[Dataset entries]
————————
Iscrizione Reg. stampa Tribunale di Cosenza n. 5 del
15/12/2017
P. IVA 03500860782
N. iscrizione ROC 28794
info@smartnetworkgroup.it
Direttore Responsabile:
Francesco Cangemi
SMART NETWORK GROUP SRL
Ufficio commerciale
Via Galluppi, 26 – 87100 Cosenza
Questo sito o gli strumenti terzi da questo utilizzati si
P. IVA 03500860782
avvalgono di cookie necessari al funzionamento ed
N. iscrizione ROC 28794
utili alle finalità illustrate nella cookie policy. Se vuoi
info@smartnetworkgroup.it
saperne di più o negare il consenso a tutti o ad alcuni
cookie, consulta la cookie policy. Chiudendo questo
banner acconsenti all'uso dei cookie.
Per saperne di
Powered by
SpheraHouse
————————
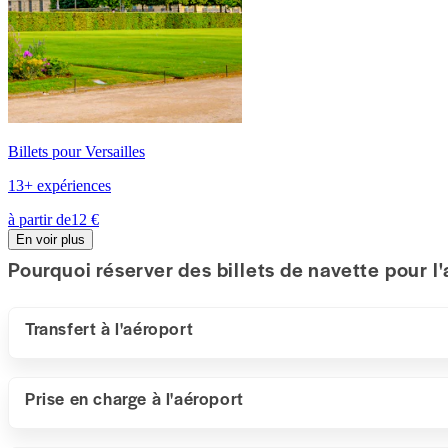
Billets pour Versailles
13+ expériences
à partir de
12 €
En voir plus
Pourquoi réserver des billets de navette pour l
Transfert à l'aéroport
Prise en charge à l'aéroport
————————
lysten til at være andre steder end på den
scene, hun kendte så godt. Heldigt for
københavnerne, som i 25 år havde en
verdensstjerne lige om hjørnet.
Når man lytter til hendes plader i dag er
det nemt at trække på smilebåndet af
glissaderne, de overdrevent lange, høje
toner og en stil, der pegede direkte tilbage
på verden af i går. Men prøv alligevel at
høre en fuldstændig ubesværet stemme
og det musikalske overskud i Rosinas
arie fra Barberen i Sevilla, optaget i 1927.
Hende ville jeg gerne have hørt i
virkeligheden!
————————
- [Task to complete]:
Can you rewrite the lines between the one holding "Billets pour Versailles" and the one holding "Prise en charge à l'aéroport", inclusive, switching "l'aéroport" to "la gare" and changing nothing else?

- [Written answer]:
Billets pour Versailles
13+ expériences
à partir de
12 €
En voir plus
Pourquoi réserver des billets de navette pour l
Transfert à la gare
Prise en charge à la gare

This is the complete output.